Cuando los hijos padecen una enfermedad crónica

En estas últimas semana me puse a reflexionar sobre un sin fin de cosas y entre tanto me sentí agradecida por mi salud, porque de adolescente no era así. Pocas personas saben que yo nací con una enfermedad en el corazón llamada Wolf Parkinson White, es congénita y a diferencia de lo que mucha gente cree popularmente saber sobre ciertas enfermedades, la mía se manifestó con fuerza cuando yo apenas estaba entrando a la adolescencia a eso de los 12 años, no hacía corajes ni nada extraordinario que otro pre-adolescente no hiciera.
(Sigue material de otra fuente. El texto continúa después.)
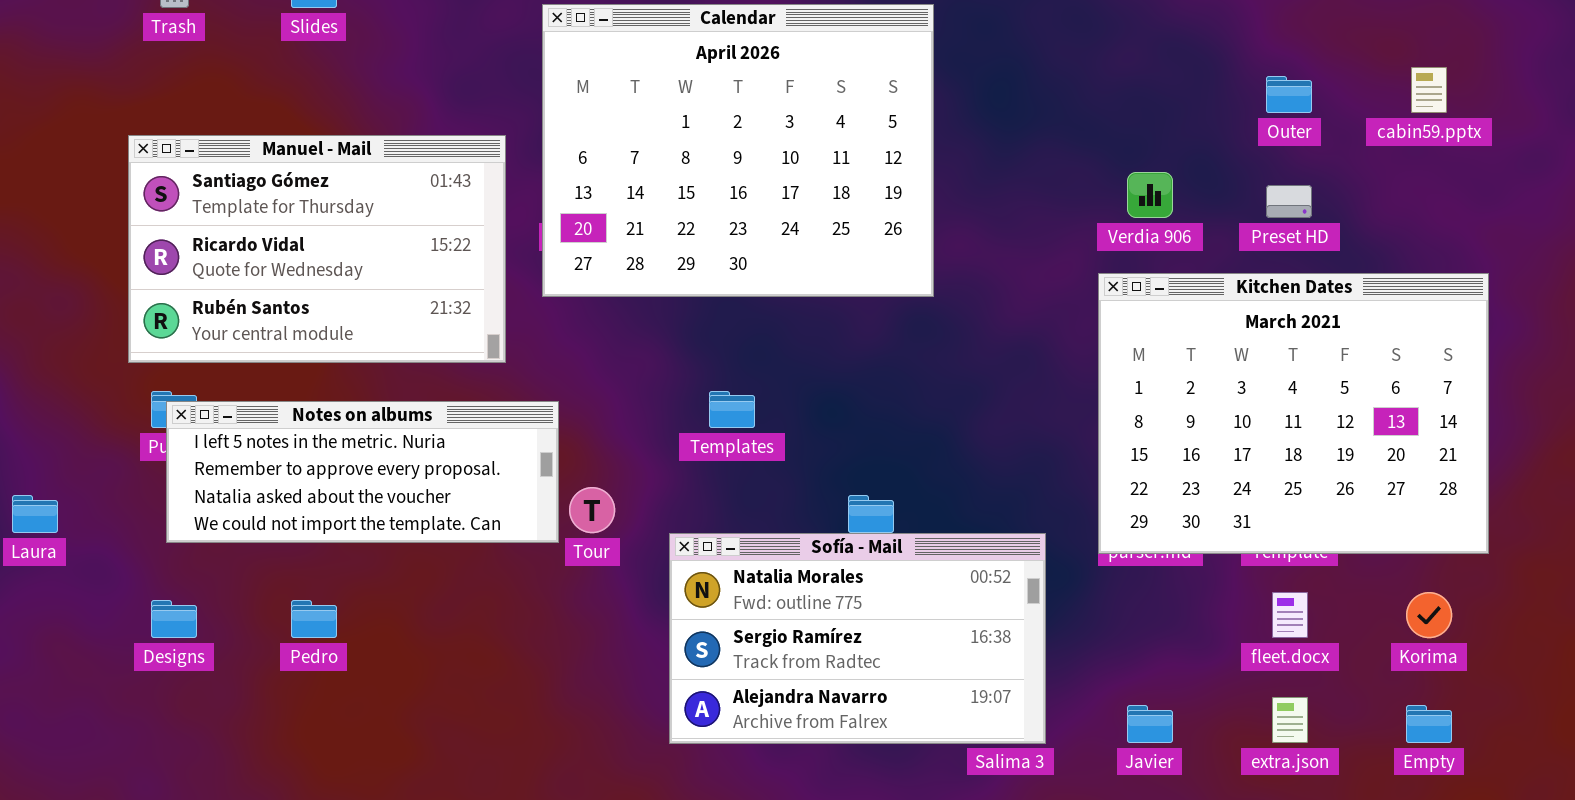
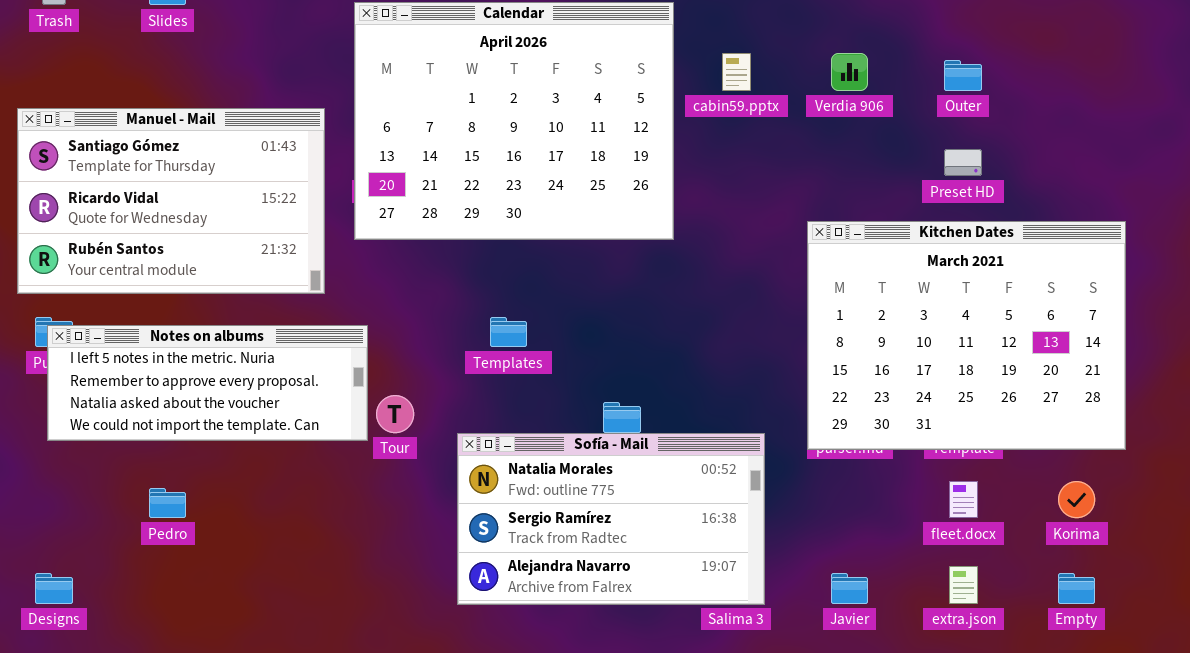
cabin59.pptx: [1411,67,1447,113] -> [722,53,751,91], moved
Verdia 906: [1127,172,1173,218] -> [831,53,868,91], moved
Designs: [151,600,197,638] -> [35,573,73,604], moved

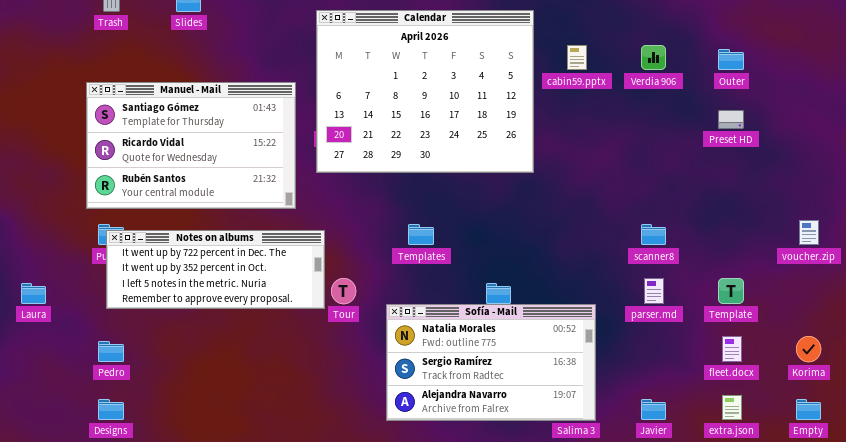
Kitchen Dates: [807,221,1126,450] -> none, closed
Notes on albums: [47,325,368,441] -> [106,230,325,309], scrolled up 2 rows
Pedro: [149,488,186,518] -> [98,341,124,362], moved

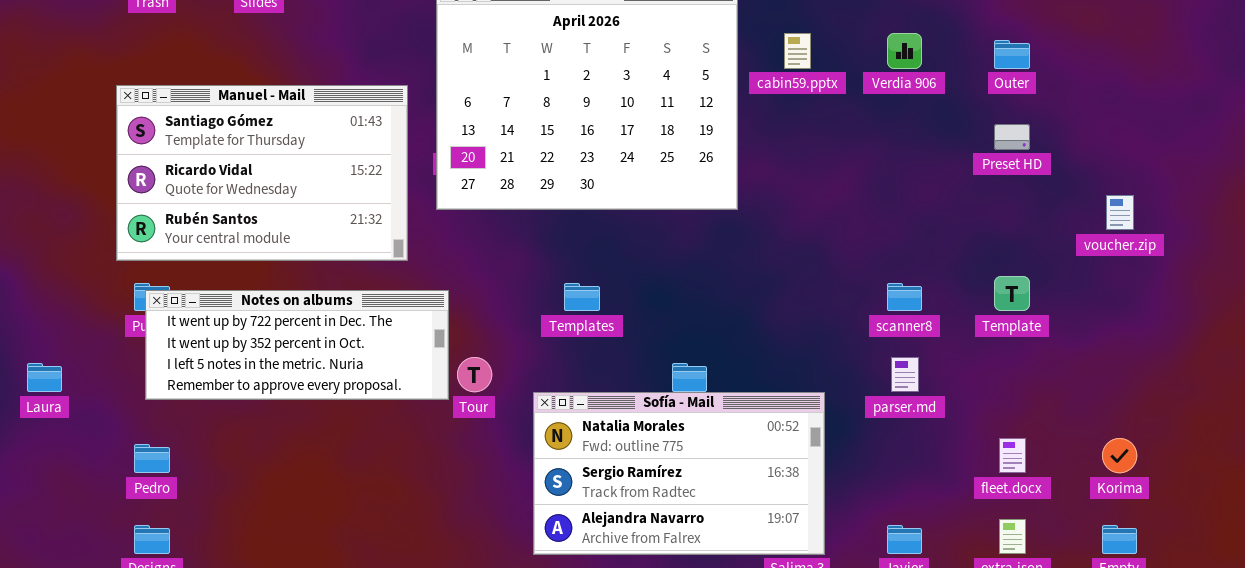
voucher.zip: [799,220,819,245] -> [1106,195,1134,230], moved
Template: [718,278,744,304] -> [994,276,1030,311], moved

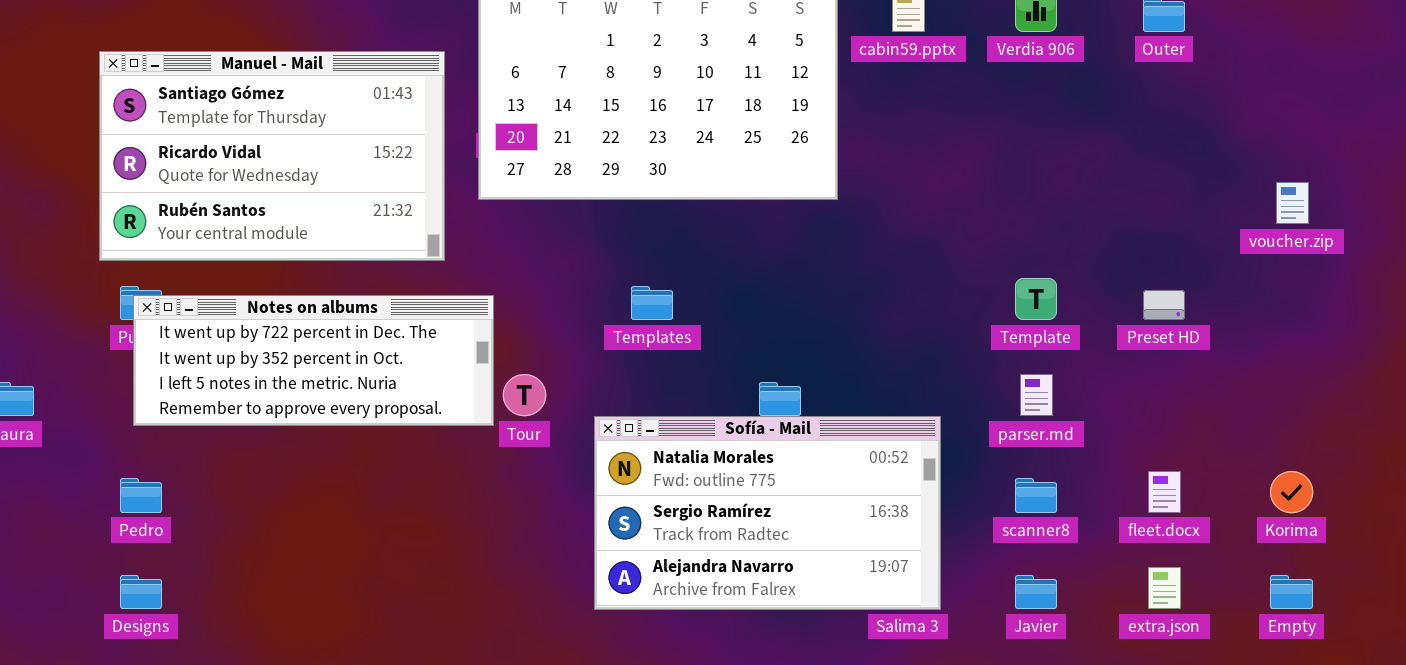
Preset HD: [994,124,1030,150] -> [1143,290,1185,320], moved
Template: [994,276,1030,311] -> [1015,278,1057,320], moved
scanner8: [887,283,922,311] -> [1015,478,1057,513], moved

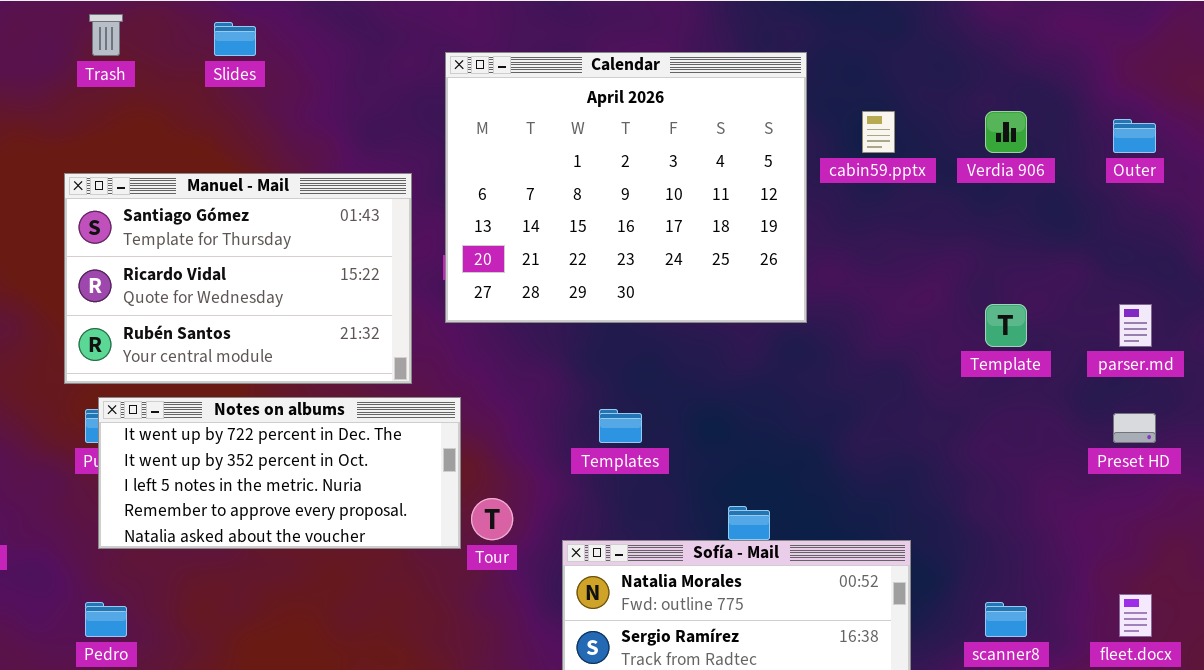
Template: [1015,278,1057,320] -> [985,304,1027,347], moved
Notes on albums: [133,295,494,426] -> [98,397,461,549], resized
parser.md: [1020,374,1053,416] -> [1119,304,1152,347], moved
Era menor de edad, el tratamiento y las posibles intervenciones quirúrgicas no dependían de mis decisiones sino de mi mamá. Tener una enfermedad crónica y no tener decisión sobre tu cuerpo y sobre tu tratamiento te hace sentir triste y vulnerable. Yo temía que un paro cardiaco terminara con mi vida y a la vez me sentía doblemente frágil al no poder decidir qué tratamiento era mejor para mí. Tristemente cuando reía a carcajadas me faltaba el aire y comenzaba a sentir dolores en el pecho. A veces las taquicardias llegaban sin avisar simplemente me imposibilitaba respirar normal.

Esto lo viví como hija, aprecio y valoro la fortaleza de mi mamá que siempre veló por mi salud y me acompañó al hospital un gran número de veces. Si tú como mamá estás pasando por esto date crédito, eres una guerrera, incansable que quiere lo mejor por el bienestar de sus hijos. Y lo que estás pasando no es nada fácil.

Si tienes un hijo con una enfermedad crónica

  • Mucho, mucho amor. El amor no siempre cura, pero hace que nos sintamos mejor; cuando nos abrazan, nos dan un beso y nos apoyan en momentos tan difíciles como un tratamiento invasivo, o cuando los niños tienen que entrar a un estudio solos.
  • La verdad siempre. Nunca le mientas, explica todo el tratamiento, lo que padece, nunca ocultes eso. El que se trate de un menor no podemos asumir que no merece saber qué tiene y por qué, tampoco debemos creer que por ser pequeño no podrán entenderlo o manejarlo.
  • Elige tus palabras. Las palabras causan un gran impacto en las personas, a veces no hacen sentir mejor o peor en casos así, no es fácil dar palabras de aliento cuando alguien tiene una enfermedad en la que está en juego su vida, así que evita el “todo estará bien”, o “entiendo lo que estás sintiendo”, reemplazalo por “estoy contigo”, “nunca te voy a dejar”.
  • Paciencia, paciencia, paciencia. Arranques de enojo y la pregunta: ¿por qué yo? Siempre es parte de cuando se padece una enfermedad crónica, las personas enfermas se preguntan el por qué a ellos les tocó sufrir, es normal que tengan mal humor y que se sientan enojados por tener que enfrentarse a los tratamientos, así que procura platicarlo con ellos e insisto ten muchísima paciencia.
  • Crea recuerdos invaluables. No se requiere de mucho, mis mejores recuerdos enferma son con mis primas y mis hermanas todas juntas viendo películas recostadas en una cama. Momentos simples pero que dan mucha felicidad, cómo preparar su platillo favorito después de un estudio médico, o ir a un lugar a comer. Llevarlos al cine, o todo eso que lo hace sonreír.
  • No sobreprotejas. Es difícil en situaciones así, pero lo mejor es tomar una distancia considerable y dejarlo hacer cosas por sí mismo, así como hacer lo que normalmente hacía siempre y cuando no atente con su salud o con lo que el médico indicó.
  • Visitas que alegran. A veces no pueden salir de casa, permítele que sus amigos lo visiten que platiquen y que jueguen.

Si eres una mamá que está viviendo algo así con alguno de sus hijos te mando un fuerte abrazo descansa en medida que te sea posible y busca a alguien con quien platicar lo que sientes porque las mamás guardamos mucho y para no derrumbarnos tenemos que sacarlo para poder seguir fuertes y adelante.